Une vendeuse d’une autre marque de cosmétiques, un peu moins prestigieuse, précise encore l’incapacité des dupes à impacter les grandes firmes. « Parfois, les gens recherchent davantage l’emballage, l’emballage, mais le fait qu’ils puissent trouver des alternatives moins chères qui pourraient potentiellement fonctionner de la même manière les séduit. Cela leur permet de goûter à des produits plus luxueux. Évidemment, cela crée de la concurrence.

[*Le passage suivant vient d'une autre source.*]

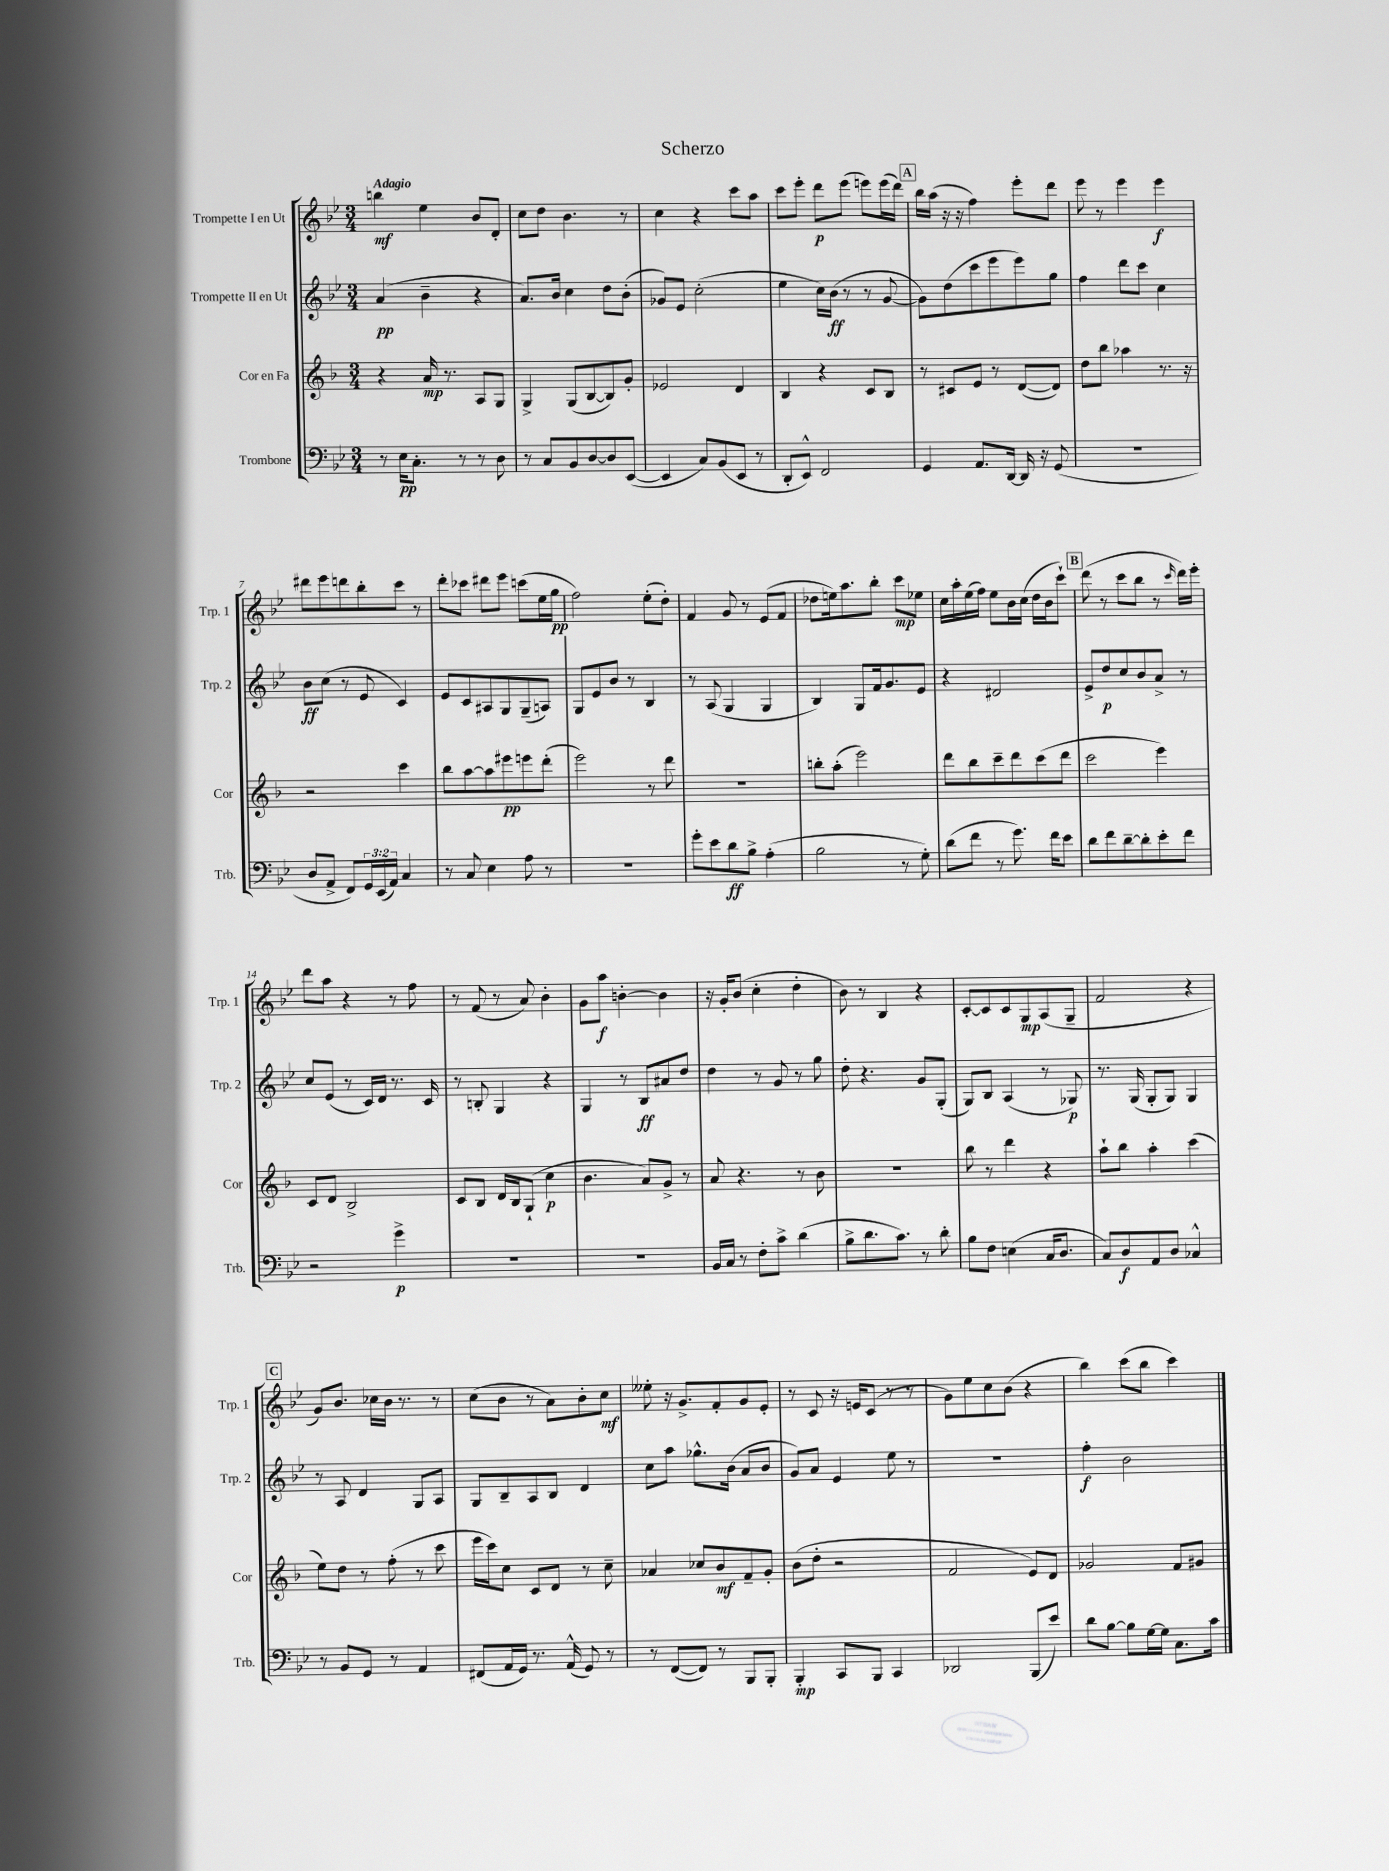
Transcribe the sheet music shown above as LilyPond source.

\header { title = "Scherzo" }
<<
\new StaffGroup <<
\new Staff = "s0" \with { instrumentName = "Trompette I en Ut" shortInstrumentName = "Trp. 1" } {
    \clef treble \key bes \major \numericTimeSignature \time 3/4 \tempo "Adagio"
    b''4\mf ees''4 bes'8 d'8-. |
    c''8 d''8 bes'4. r8 |
    c''4 r4 c'''8 a''8 |
    c'''8 ees'''8-. d'''8\p ees'''8( e'''8) e'''16( d'''16) |
    \mark \markup { \box "A" } bes''16 a''16( r16 r16 f''4) ees'''8-. d'''8 |
    ees'''8 r8 ees'''4 ees'''4\f |
    dis'''8 ees'''8 d'''8 bes''8-. c'''8 r8 |
    d'''8-. ces'''8 dis'''8 ees'''8 c'''8( ees''16 g''16\pp |
    f''2) ees''8-.( d''8-.) |
    f'4 g'8 r8 ees'8( f'8 |
    des''8 e''16) a''8. bes''8-. c'''8\mp ees''8 |
    c''16 a''16-. ees''16( f''16) ees''8 bes'16 c''16( d''16 bes'16 c'''8-!) |
    \mark \markup { \box "B" } d'''8( r8 c'''8 bes''8 r8 \grace { c'''16 } d'''16) ees'''16-. |
    d'''8 a''8 r4 r8 f''8 |
    r8 f'8( r8 a'8) bes'4-. |
    g'8 a''8\f b'4~-. b'4 |
    r16 g'16-. bes'8( c''4-. d''4-. |
    bes'8) r8 bes4 r4 |
    c'8~-. c'8 c'8 g8\mp a8( g8-- |
    f'2 r4 |
    \mark \markup { \box "C" } g'8) bes'8. ces''16 bes'16 r8. r8 |
    c''8( bes'8 r8 a'8) bes'8-. c''8\mf |
    eeses''8-. r16 g'8.-> f'8-. g'8 ees'8-. |
    r8 c'8 r16 e'16 c'8( r8 r8 |
    g'8) ees''8 c''8 bes'8( r4 |
    bes''4) c'''8( bes''8 c'''4) \bar "|." |
}
\new Staff = "s1" \with { instrumentName = "Trompette II en Ut" shortInstrumentName = "Trp. 2" } {
    \clef treble \key bes \major \numericTimeSignature \time 3/4
    a'4\pp( bes'4-- r4 |
    a'8.) bes'16 c''4 d''8 bes'8-.( |
    ges'8) ees'8 c''2-.( |
    ees''4 c''16) bes'16\ff( r8 r8 g'8~ |
    \mark \markup { \box "A" } g'8) d''8( c'''8 ees'''8 ees'''8) g''8 |
    f''4 d'''8 c'''8 c''4 |
    bes'8\ff c''8( r8 ees'8 c'4) |
    ees'8 c'8 ais8 g8 g8--( a8) |
    g8 ees'8 bes'8 r8 bes4 |
    r8 a8( g4 g4 |
    bes4) g8 f'16 g'8. ees'8 |
    r4 dis'2 |
    \mark \markup { \box "B" } ees'8-> d''8\p c''8 bes'8 a'8-> r8 |
    c''8 ees'8( r8 c'16) d'16 r8. c'16 |
    r8 b8-. g4 r4 |
    g4 r8 bes8\ff ais'8 d''8 |
    d''4 r8 g'8 r8 g''8 |
    d''8-. r4. g'8 g8-.( |
    g8) bes8 a4( r8 ges8\p) |
    r8. g16( g8-. g8) g4 |
    \mark \markup { \box "C" } r8 a8 d'4 g8 a8 |
    g8 bes8-- a8 bes8 d'4 |
    c''8 a''8 ges''8.-^ bes'16( a'8 bes'8 |
    g'8) a'8 ees'4 ees''8 r8 |
    R2. |
    f''4-.\f bes'2 \bar "|." |
}
\new Staff = "s2" \with { instrumentName = "Cor en Fa" shortInstrumentName = "Cor" } {
    \clef treble \key f \major \numericTimeSignature \time 3/4
    r4 a'16\mp r8. a8 g8 |
    g4-> g8( bes8~ bes8) g'8-. |
    ees'2 d'4 |
    bes4 r4 c'8 bes8 |
    \mark \markup { \box "A" } r8 cis'8 e'8 r8 d'8~( d'8) |
    d''8 bes''8 aes''4 r8. r16 |
    r2 c'''4 |
    bes''8 a''8~ a''8 eis'''8\pp e'''8 d'''8-.( |
    e'''2) r8 d'''8 |
    R2. |
    b''8-. a''8-.( e'''2) |
    d'''8 bes''8 c'''8-- d'''8 c'''8( d'''8 |
    \mark \markup { \box "B" } c'''2 e'''4) |
    c'8 d'8 bes2-> |
    c'8 bes8 d'16 bes16 g8-!( c''4\p |
    bes'4. a'8) g'8-> r8 |
    a'8 r4. r8 bes'8 |
    R2. |
    bes''8 r8 d'''4 r4 |
    a''8-! bes''8 a''4-. c'''4( |
    \mark \markup { \box "C" } e''8) d''8 r8 f''8-.( r8 c'''8 |
    e'''16 c'''16) c''8 c'8 d'8 r8 c''8-- |
    aes'4 ces''8 bes'8\mf f'8-- g'8-. |
    bes'8( d''8-. r2 |
    f'2 e'8) d'8 |
    ges'2 f'8 gis'8 \bar "|." |
}
\new Staff = "s3" \with { instrumentName = "Trombone" shortInstrumentName = "Trb." } {
    \clef bass \key bes \major \numericTimeSignature \time 3/4 \override Staff.TupletNumber.text = #tuplet-number::calc-fraction-text
    r8 ees16\pp c8.-. r8 r8 d8 |
    r8 c8 bes,8 d8~ d8 ees,8~( |
    ees,4 c8) bes,8( ees,8 r8 |
    d,8-. ees,8-^) f,2 |
    \mark \markup { \box "A" } g,4 a,8. d,16~ d,16 r16 g,8( |
    R2. |
    d8 a,8-> f,8) \tuplet 3/2 { g,16 ees,16( a,16) } c4 |
    r8 c8 ees4 a8 r8 |
    R2. |
    g'8-. ees'8 d'8\ff bes8-> a4-.( |
    bes2 r8 g8-.) |
    d'8( f'8 r8 g'8.) f'16 ees'8 |
    \mark \markup { \box "B" } d'8 f'8 d'8~-- d'8-. ees'8-. f'8 |
    r2 g'4->\p |
    R2. |
    R2. |
    bes,16 c16 r8 f8-. c'8-> d'4( |
    bes8-> d'8. c'8.) r8 d'8-. |
    bes8 f8 e4( c16 d8. |
    c8) d8\f a,8 d8 ces4-^ |
    \mark \markup { \box "C" } r8 bes,8 g,8 r8 a,4 |
    fis,8( a,16 g,16) r8. a,16-^( g,8) r8 |
    r8 f,8~( f,8) r8 bes,,8 bes,,8-. |
    bes,,4-.\mp c,8 bes,,8 c,4 |
    des,2 bes,,8( ees'8) |
    d'8 bes8~ bes8 g16~ g16 c8. c'16 \bar "|." |
}
>>
>>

J’ai déjà parlé à des clients qui disaient qu’ils achetaient des produits de luxe, mais comme ils ont trouvé plus ou moins le même produit à moindre coût, ils ne veulent pas dépenser autant d’argent.
Lassitude du luxe
Pour lutter contre les imitations, les fabricants devront faire bien plus que les interdire. Car le phénomène vient notamment d’un ras-le-bol du luxe, d’un « lassitude du luxe » observé par les professionnels du secteur du commerce. Et objectivé par des résultats financiers en berne. Kering et Burberry ont perdu 11 et 22 % de chiffre d’affaires par rapport à 2023. LVMH s’en sort mieux, avec une baisse d’un petit pour cent, qui fait néanmoins sourciller les actionnaires.
Le secteur du luxe a-t-il alors atteint ses limites, après les chiffres de ventes fous de la fin de la crise du Covid ? Ou va-t-elle profiter du phénomène pour se réinventer et profiter de la publicité que lui offrent les produits voulant l’imiter ? Ce que l’on sait, c’est que de nombreuses marques de luxe tentent actuellement des choses. Quitte à tomber dans le ridicule. Mais moins de consommateurs bavent aujourd’hui devant un sac sandwich Louis Vuitton à 2 700 euros, ou devant des chaussures Balenciaga d’une banalité flagrante à 1 100 euros. Des produits moqués par (une partie de) la génération Z, pas stupides.
D’ailleurs, preuve qu’elle est à la fois complexe et passionnante pour les chercheurs, la génération Z et sa manière de consommer ont récemment fait l’objet d’une autre étude. Réalisé par la plateforme de revente ThredUp, il révèle que la genZ a tout son poids sur le marché de l’occasion. Avec ses grands frères et grandes sœurs de genY, elle représente les 2/3 des acheteurs de produits d’occasion. Plutôt une bonne habitude mais dont la croissance exponentielle a deux effets pervers : une plus grande production de première main, et l’explosion des prix des produits d’occasion, devenant parfois plus chers que les neufs. La GenZ devra donc peut-être rapidement se réadapter. Rendez-vous pour la prochaine étude et la prochaine tendance.